### Document segment
╔══
The Math Intercept 12
On mistakes, The Game of Ur, Hexagonal Thinking, Geodesic Domes, Puzzles, and more...
A teacher's role as an encourager and motivator is vital in creating a positive and engaging learning environment. I’d like to begin this newsletter by celebrating the ongoing efforts of teachers in inspiring their students—especially the dedicated math teachers. It is the end of the first semester, and it has been stressful for both teachers and students.
"But, Sir, I always make mistakes!" students often say. "Yes, and we’ll continue to make mistakes—and continue to learn from them", I reply. “Remember, struggling is not the same as failing. Even if you fail, you can always bounce back, as long as you have effort and dedication."
2024 was a year full of mistakes, but I don’t regret them. I’ve learned so much along the way. Perhaps there are even more mistakes I’m not yet aware of—and that’s okay. I feel calm and at peace with the uncertainty.
╚══
### Written tasks
• 1. Write out the rows from the first one through the row containing "That: That -> Able", both included, replacing every "colour" with "shade" and leaving everything else the same.
• 2. Continue the math teacher's newsletter from its last sentence.
The rows below have no connection to the newsletter.

### Data for this exercise
╔══
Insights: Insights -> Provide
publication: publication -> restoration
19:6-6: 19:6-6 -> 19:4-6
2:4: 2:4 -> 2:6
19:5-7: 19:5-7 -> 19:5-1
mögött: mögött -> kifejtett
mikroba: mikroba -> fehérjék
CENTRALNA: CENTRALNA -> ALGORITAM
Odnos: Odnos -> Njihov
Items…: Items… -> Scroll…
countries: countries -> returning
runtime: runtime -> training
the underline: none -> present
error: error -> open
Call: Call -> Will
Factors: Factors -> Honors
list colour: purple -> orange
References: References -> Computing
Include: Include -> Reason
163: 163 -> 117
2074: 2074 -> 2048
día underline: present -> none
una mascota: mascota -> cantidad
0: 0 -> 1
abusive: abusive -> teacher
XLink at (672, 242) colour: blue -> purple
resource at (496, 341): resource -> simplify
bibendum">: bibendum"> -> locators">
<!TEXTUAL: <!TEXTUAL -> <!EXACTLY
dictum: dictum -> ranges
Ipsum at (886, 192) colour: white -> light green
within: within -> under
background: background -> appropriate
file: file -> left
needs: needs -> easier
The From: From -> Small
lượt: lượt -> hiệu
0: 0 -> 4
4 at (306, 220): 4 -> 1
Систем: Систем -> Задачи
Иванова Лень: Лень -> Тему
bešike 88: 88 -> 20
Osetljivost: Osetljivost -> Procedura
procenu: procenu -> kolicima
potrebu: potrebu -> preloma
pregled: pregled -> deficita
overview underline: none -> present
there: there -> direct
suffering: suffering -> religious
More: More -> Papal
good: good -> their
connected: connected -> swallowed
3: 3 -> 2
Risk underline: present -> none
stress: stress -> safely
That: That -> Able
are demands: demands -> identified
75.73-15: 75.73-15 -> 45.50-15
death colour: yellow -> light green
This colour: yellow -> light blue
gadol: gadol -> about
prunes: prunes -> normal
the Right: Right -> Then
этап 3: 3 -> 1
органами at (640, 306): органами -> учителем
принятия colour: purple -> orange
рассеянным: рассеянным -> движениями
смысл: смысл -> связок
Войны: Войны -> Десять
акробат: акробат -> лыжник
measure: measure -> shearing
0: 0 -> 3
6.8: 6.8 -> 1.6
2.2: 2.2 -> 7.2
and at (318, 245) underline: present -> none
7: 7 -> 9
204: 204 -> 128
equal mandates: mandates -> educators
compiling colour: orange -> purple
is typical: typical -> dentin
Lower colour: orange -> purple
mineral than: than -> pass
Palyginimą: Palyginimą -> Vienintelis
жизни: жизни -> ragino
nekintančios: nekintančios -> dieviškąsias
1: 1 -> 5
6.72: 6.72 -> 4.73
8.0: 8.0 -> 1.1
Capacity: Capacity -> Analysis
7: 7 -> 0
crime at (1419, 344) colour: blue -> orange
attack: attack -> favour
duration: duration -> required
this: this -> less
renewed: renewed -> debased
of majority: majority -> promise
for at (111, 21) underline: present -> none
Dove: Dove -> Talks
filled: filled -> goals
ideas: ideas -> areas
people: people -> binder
╚══
### Task responses
• 1.
Insights: Insights -> Provide
publication: publication -> restoration
19:6-6: 19:6-6 -> 19:4-6
2:4: 2:4 -> 2:6
19:5-7: 19:5-7 -> 19:5-1
mögött: mögött -> kifejtett
mikroba: mikroba -> fehérjék
CENTRALNA: CENTRALNA -> ALGORITAM
Odnos: Odnos -> Njihov
Items…: Items… -> Scroll…
countries: countries -> returning
runtime: runtime -> training
the underline: none -> present
error: error -> open
Call: Call -> Will
Factors: Factors -> Honors
list shade: purple -> orange
References: References -> Computing
Include: Include -> Reason
163: 163 -> 117
2074: 2074 -> 2048
día underline: present -> none
una mascota: mascota -> cantidad
0: 0 -> 1
abusive: abusive -> teacher
XLink at (672, 242) shade: blue -> purple
resource at (496, 341): resource -> simplify
bibendum">: bibendum"> -> locators">
<!TEXTUAL: <!TEXTUAL -> <!EXACTLY
dictum: dictum -> ranges
Ipsum at (886, 192) shade: white -> light green
within: within -> under
background: background -> appropriate
file: file -> left
needs: needs -> easier
The From: From -> Small
lượt: lượt -> hiệu
0: 0 -> 4
4 at (306, 220): 4 -> 1
Систем: Систем -> Задачи
Иванова Лень: Лень -> Тему
bešike 88: 88 -> 20
Osetljivost: Osetljivost -> Procedura
procenu: procenu -> kolicima
potrebu: potrebu -> preloma
pregled: pregled -> deficita
overview underline: none -> present
there: there -> direct
suffering: suffering -> religious
More: More -> Papal
good: good -> their
connected: connected -> swallowed
3: 3 -> 2
Risk underline: present -> none
stress: stress -> safely
That: That -> Able

• 2.
Recently, I had the opportunity to organize a booth for the culture festival at my school, featuring three fascinating board games. The games I chose to highlight were The Royal Game of Ur, Mancala, and Backgammon. Each of these games carries a rich history and unique gameplay, which made them perfect for introducing to young students.
The Royal Game of Ur is considered one of the oldest known board games, dating back to ancient Mesopotamia. It was excavated in a tomb and the rules were discovered by deciphering the clay tablets! It was a day full of excitement and discovery. Watching the students engage with these timeless games, ask questions, and dive into their strategies was incredibly rewarding. These games are amazing to play at parties and with your family as well.
As an end of unit activity, I prepared some reflection activities for my classes. One of these activities requires an interesting thinking routine. Students write out the main concepts of the unit on hexagons and create a mind map by connecting the hexagons. It is a great opportunity to promote critical thinking and collaboration. You can check here for instructions. Below there are samples for the Grade 7 probability unit.
Math Eyes: Geodesic Domes
Geodesic domes are spherical or hemispherical structures made up of interconnected triangular elements. They are known for their strength, lightweight construction, and ability to efficiently enclose large spaces. The design of geodesic domes is based on principles of geometry and geodesy, the study of Earth's curvature. They are used in architecture of recreational spaces, museums, greenhouses and playgrounds.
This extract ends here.